First off, make sure you see a padlock icon next to the Wi-Fi icon in your computer's toolbar or, if you're using Windows, that there is a security type mentioned in the “Security” tab to make sure you’re on a password-protected and private network. And before you part with any money or passwords online, make sure you see

https://” instead of the commonly used “http://” at the beginning of the URL, which is an easy way to make sure you're on a secure site. You can also look for a closed padlock icon on the browser toolbar itself; this is an extra layer of protection that verifies websites as legitimate and uncompromised, and encrypts your personal info from end-to-end, so that hackers can’t read it.

Most Internet browsers also have a private or incognito browsing feature under the “File” tab, which automatically clears your browsing and search history and doesn't store Internet cookies for tracking services or ad targeting. While this feature “hides” your web activity, it doesn't make you invisible from internet service providers, employers, or the websites themselves.

Although it might enable your device to “talk” to other internet-enabled devices in your home or office, like a printer, you also want to turn off sharing on your laptop once you’re in public. Sharing can allow anyone on your Wi-Fi network to access files and folders on your device.

On a PC, open the “Control Panel,” click “Network and Internet,” and then “Choose Change Advanced Sharing Settings.” From here you can turn off file and printer sharing. Furthermore, laptops running Windows 10 can enable a “Make This PC Discoverable” feature to set it from public to private. On a Mac, go to “System Preferences” and then “Sharing” and make sure all checkboxes are unchecked.

In addition, you can enable a firewall to block unauthorized access into your computer, while you can communicate with the outside world via the Internet. On a PC, fire up the “Control Panel,” and then click “System and Security” to enable a firewall. On a Mac, launch “System Preferences,” and then go to “Security & Privacy” to turn it on.
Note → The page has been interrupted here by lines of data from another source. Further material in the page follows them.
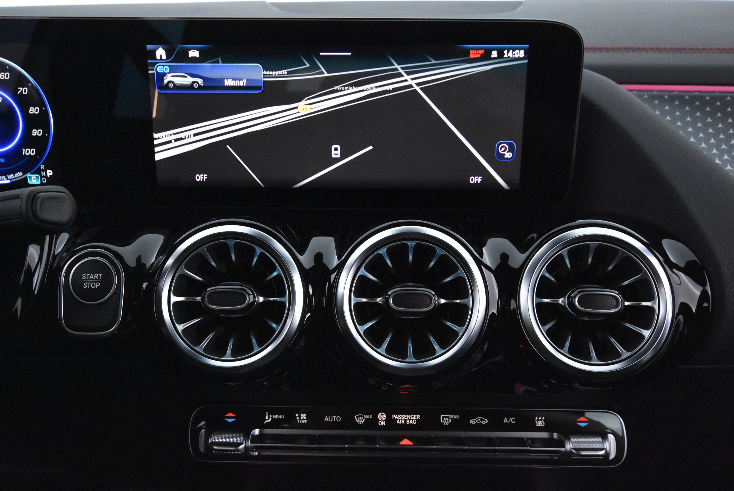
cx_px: 367
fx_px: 612
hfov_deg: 61.9
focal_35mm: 30
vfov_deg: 43.7
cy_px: 246
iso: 8000
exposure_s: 1/60
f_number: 5.6
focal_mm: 20
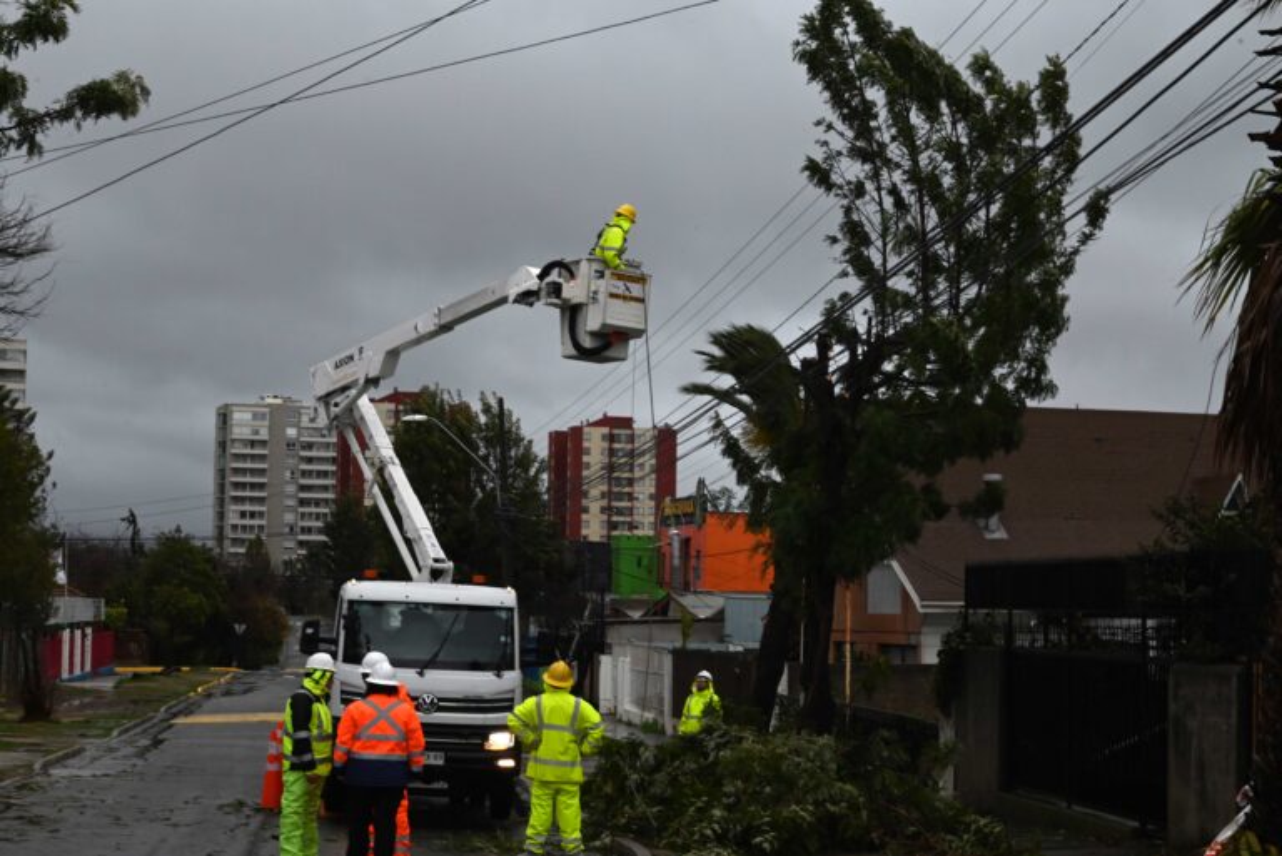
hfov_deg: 28.8
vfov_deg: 19.5
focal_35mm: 70
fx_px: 2494
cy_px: 428
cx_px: 641
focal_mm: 70
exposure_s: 1/160
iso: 800
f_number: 16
Lastly, consider using a virtual private network (VPN) when browsing the Internet. While turning off sharing and enabling a firewall might prevent hackers from looking into your laptop, a VPN can block an Internet provider, including Comcast, AT&T, Verizon, and Time Warner, from knowing which websites you visit through your IP address altogether (although some VPN companies have been known to sell your browsing history). Services like Project Tor can mask that information by bouncing it around through a series of random servers—each with its very own IP address—from all around the world. So instead of sending web info from your laptop in Cicero, Illinois to a server in Chicago, a VPN would send that same info from Cicero to New York City to Amsterdam to Kuwait City to Manila to Los Angeles and then to Chicago.

There are also a few smaller things you can do to keep your Wi-Fi connection private, such as clearing your browsing data every few days or weeks, changing your passwords with a password manager like LastPass or Zoho Vault, and keeping your Wi-Fi turned off when you’re not using it. Luckily, most modern Internet browsers are really prompt about sending updates and patches to fix bugs and security breaches, but the best thing you can do is to stay vigilant and not join any open or sketchy Wi-Fi networks around you.